Niacin has not yet been tested in humans in the context of Alzheimer’s disease. Jean Harry, a neurotoxicologist at the National Institute of Environmental Health Sciences in Durham, North Carolina, says that while the formulation of niacin used by Moutinho and colleagues is a drug approved for consumption, “trying to get enough of a substance into the brain parenchyma from some sort of systemic dosing is not always easy, even for things that do get across the blood-brain barrier.” Thus, she adds, when translating this over to humans, researchers will need to think about the possible side effects of dosing at levels where nicotinic acid gets into the brain, and how that could affect peripheral macrophages.

Landreth says that his team has recently submitted a grant proposal to plan a two-year pilot clinical trial that aims to assess whether nicotinic acid supplements would result in changes in biomarkers of Alzheimer’s disease and to “validate that we are getting nicotinic acid into the brain at physiologically relevant levels.” He adds that the side effects currently associated with nicotinic acid treatment, such as skin flushing, are “easily addressable.” 
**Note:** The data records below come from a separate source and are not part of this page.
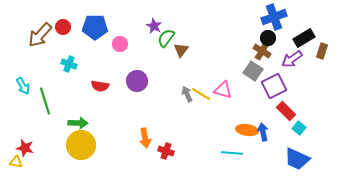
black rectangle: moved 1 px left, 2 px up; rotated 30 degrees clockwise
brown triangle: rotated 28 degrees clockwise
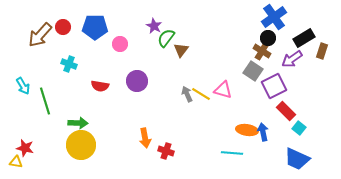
blue cross: rotated 15 degrees counterclockwise
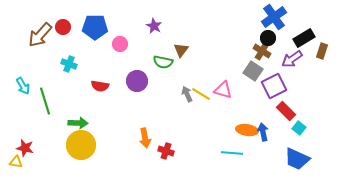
green semicircle: moved 3 px left, 24 px down; rotated 114 degrees counterclockwise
“We’re pretty excited about this,” concludes Landreth.

Niacinamide: niacin’s sister molecule also proposed as treatment for Alzheimer’s 

Niacinamide, also known as nicotinamide, is another form of vitamin B. Although the molecular structure of niacin and niacinamide differs, both play an essential role in the biosynthesis of NAD and its reduced form NADH, molecules involved in the synthesis of ATP, which cells use as a ready energy source. 

Niacinamide has also been associated with protective effects in the central nervous system, although via different mechanisms than those described for niacin. For instance, in a mouse model of Alzheimer’s, niacinamide treatment reduced neuronal vulnerability to amyloid-β toxicity and improved cognitive performance, mainly by enhancing brain bioenergetics. This form of vitamin B has also been reported to reduce a species of tau protein in a mouse model of Alzheimer’s. The body of research linking niacinamide with beneficial outcomes has motivated a few ongoing clinical trials, mainly in the US. 

In an email, Indiana University School of Medicine researcher Miguel Moutinho explains that in the context of Alzheimer’s disease, “in the brain . . . activation of HCAR2 is one of the main mechanisms through which nicotinic acid acts . . . while nicotinamide is probably more associated with production of NAD.”

Clarification (April 12): The text has been updated to reflect David Morgan's role with Biogen.